[Stored data entries]

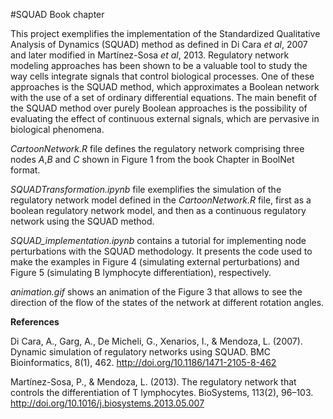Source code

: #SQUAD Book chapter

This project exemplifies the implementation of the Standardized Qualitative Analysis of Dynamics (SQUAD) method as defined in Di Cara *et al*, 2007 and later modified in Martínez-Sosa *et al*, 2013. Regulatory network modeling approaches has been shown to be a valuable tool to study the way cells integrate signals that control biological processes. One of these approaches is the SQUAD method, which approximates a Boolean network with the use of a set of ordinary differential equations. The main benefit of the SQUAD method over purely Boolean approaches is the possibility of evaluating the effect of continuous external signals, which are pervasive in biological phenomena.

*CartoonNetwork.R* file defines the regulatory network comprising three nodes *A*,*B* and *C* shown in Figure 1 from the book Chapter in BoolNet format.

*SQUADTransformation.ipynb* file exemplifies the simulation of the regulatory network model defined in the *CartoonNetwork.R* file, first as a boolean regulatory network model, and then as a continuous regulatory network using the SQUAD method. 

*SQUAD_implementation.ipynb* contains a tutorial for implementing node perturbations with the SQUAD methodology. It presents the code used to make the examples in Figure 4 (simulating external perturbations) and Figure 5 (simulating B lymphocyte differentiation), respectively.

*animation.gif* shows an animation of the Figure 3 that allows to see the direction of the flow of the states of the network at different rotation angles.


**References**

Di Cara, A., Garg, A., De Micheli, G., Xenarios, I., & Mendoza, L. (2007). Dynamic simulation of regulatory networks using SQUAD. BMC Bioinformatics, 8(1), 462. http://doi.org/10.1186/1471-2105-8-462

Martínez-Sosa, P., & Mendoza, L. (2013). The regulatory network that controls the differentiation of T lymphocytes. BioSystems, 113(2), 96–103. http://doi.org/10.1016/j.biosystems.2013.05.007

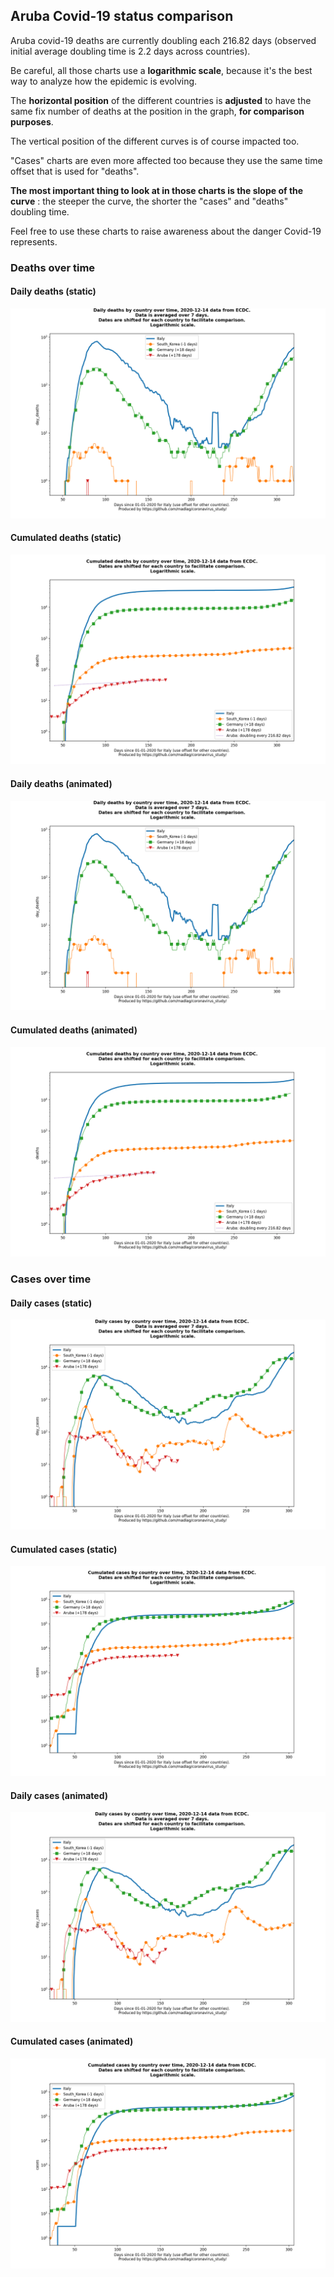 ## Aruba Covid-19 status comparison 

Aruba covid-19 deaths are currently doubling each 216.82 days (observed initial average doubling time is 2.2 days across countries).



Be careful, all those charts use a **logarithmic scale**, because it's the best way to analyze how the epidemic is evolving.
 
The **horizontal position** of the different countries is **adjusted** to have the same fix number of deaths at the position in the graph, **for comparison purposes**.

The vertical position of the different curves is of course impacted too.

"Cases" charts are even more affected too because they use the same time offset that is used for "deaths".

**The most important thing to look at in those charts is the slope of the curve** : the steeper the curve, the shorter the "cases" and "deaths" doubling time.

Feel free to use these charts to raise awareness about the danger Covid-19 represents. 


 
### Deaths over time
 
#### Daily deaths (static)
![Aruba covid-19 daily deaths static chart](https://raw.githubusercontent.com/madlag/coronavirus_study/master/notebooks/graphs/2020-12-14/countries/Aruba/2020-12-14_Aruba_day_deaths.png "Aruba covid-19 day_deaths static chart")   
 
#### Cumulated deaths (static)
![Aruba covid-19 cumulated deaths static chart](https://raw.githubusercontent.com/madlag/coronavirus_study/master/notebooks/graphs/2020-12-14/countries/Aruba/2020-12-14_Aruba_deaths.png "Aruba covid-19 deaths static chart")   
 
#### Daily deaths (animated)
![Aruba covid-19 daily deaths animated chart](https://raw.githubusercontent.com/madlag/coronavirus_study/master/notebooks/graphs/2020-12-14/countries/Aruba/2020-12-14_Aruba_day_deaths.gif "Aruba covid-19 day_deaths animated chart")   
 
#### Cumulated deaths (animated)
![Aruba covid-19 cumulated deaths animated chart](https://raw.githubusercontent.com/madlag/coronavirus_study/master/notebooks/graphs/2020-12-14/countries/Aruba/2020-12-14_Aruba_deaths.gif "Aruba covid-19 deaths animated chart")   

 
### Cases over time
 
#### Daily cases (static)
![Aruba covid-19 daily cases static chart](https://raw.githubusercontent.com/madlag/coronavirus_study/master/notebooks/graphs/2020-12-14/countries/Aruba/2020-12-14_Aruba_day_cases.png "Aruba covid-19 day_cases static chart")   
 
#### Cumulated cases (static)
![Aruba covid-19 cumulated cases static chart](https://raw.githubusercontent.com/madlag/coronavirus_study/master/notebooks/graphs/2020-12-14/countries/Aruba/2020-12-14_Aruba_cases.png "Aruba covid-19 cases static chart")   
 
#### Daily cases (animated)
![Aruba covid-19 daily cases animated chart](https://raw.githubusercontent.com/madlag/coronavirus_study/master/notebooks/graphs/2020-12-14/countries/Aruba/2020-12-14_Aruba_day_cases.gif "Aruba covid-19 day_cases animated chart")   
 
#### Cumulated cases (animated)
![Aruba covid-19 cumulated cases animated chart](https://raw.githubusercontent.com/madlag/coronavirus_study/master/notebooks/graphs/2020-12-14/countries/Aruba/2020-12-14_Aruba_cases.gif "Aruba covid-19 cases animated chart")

Problem details:
Each record above should come back exactly the same, only without its pictures.

Exercise output:
Source code

: #SQUAD Book chapter

This project exemplifies the implementation of the Standardized Qualitative Analysis of Dynamics (SQUAD) method as defined in Di Cara *et al*, 2007 and later modified in Martínez-Sosa *et al*, 2013. Regulatory network modeling approaches has been shown to be a valuable tool to study the way cells integrate signals that control biological processes. One of these approaches is the SQUAD method, which approximates a Boolean network with the use of a set of ordinary differential equations. The main benefit of the SQUAD method over purely Boolean approaches is the possibility of evaluating the effect of continuous external signals, which are pervasive in biological phenomena.

*CartoonNetwork.R* file defines the regulatory network comprising three nodes *A*,*B* and *C* shown in Figure 1 from the book Chapter in BoolNet format.

*SQUADTransformation.ipynb* file exemplifies the simulation of the regulatory network model defined in the *CartoonNetwork.R* file, first as a boolean regulatory network model, and then as a continuous regulatory network using the SQUAD method. 

*SQUAD_implementation.ipynb* contains a tutorial for implementing node perturbations with the SQUAD methodology. It presents the code used to make the examples in Figure 4 (simulating external perturbations) and Figure 5 (simulating B lymphocyte differentiation), respectively.

*animation.gif* shows an animation of the Figure 3 that allows to see the direction of the flow of the states of the network at different rotation angles.


**References**

Di Cara, A., Garg, A., De Micheli, G., Xenarios, I., & Mendoza, L. (2007). Dynamic simulation of regulatory networks using SQUAD. BMC Bioinformatics, 8(1), 462. http://doi.org/10.1186/1471-2105-8-462

Martínez-Sosa, P., & Mendoza, L. (2013). The regulatory network that controls the differentiation of T lymphocytes. BioSystems, 113(2), 96–103. http://doi.org/10.1016/j.biosystems.2013.05.007

 ## Aruba Covid-19 status comparison 

Aruba covid-19 deaths are currently doubling each 216.82 days (observed initial average doubling time is 2.2 days across countries).



Be careful, all those charts use a **logarithmic scale**, because it's the best way to analyze how the epidemic is evolving.
 
The **horizontal position** of the different countries is **adjusted** to have the same fix number of deaths at the position in the graph, **for comparison purposes**.

The vertical position of the different curves is of course impacted too.

"Cases" charts are even more affected too because they use the same time offset that is used for "deaths".

**The most important thing to look at in those charts is the slope of the curve** : the steeper the curve, the shorter the "cases" and "deaths" doubling time.

Feel free to use these charts to raise awareness about the danger Covid-19 represents. 


 
### Deaths over time
 
#### Daily deaths (static)
![Aruba covid-19 daily deaths static chart](https://raw.githubusercontent.com/madlag/coronavirus_study/master/notebooks/graphs/2020-12-14/countries/Aruba/2020-12-14_Aruba_day_deaths.png "Aruba covid-19 day_deaths static chart")   
 
#### Cumulated deaths (static)
![Aruba covid-19 cumulated deaths static chart](https://raw.githubusercontent.com/madlag/coronavirus_study/master/notebooks/graphs/2020-12-14/countries/Aruba/2020-12-14_Aruba_deaths.png "Aruba covid-19 deaths static chart")   
 
#### Daily deaths (animated)
![Aruba covid-19 daily deaths animated chart](https://raw.githubusercontent.com/madlag/coronavirus_study/master/notebooks/graphs/2020-12-14/countries/Aruba/2020-12-14_Aruba_day_deaths.gif "Aruba covid-19 day_deaths animated chart")   
 
#### Cumulated deaths (animated)
![Aruba covid-19 cumulated deaths animated chart](https://raw.githubusercontent.com/madlag/coronavirus_study/master/notebooks/graphs/2020-12-14/countries/Aruba/2020-12-14_Aruba_deaths.gif "Aruba covid-19 deaths animated chart")   

 
### Cases over time
 
#### Daily cases (static)
![Aruba covid-19 daily cases static chart](https://raw.githubusercontent.com/madlag/coronavirus_study/master/notebooks/graphs/2020-12-14/countries/Aruba/2020-12-14_Aruba_day_cases.png "Aruba covid-19 day_cases static chart")   
 
#### Cumulated cases (static)
![Aruba covid-19 cumulated cases static chart](https://raw.githubusercontent.com/madlag/coronavirus_study/master/notebooks/graphs/2020-12-14/countries/Aruba/2020-12-14_Aruba_cases.png "Aruba covid-19 cases static chart")   
 
#### Daily cases (animated)
![Aruba covid-19 daily cases animated chart](https://raw.githubusercontent.com/madlag/coronavirus_study/master/notebooks/graphs/2020-12-14/countries/Aruba/2020-12-14_Aruba_day_cases.gif "Aruba covid-19 day_cases animated chart")   
 
#### Cumulated cases (animated)
![Aruba covid-19 cumulated cases animated chart](https://raw.githubusercontent.com/madlag/coronavirus_study/master/notebooks/graphs/2020-12-14/countries/Aruba/2020-12-14_Aruba_cases.gif "Aruba covid-19 cases animated chart")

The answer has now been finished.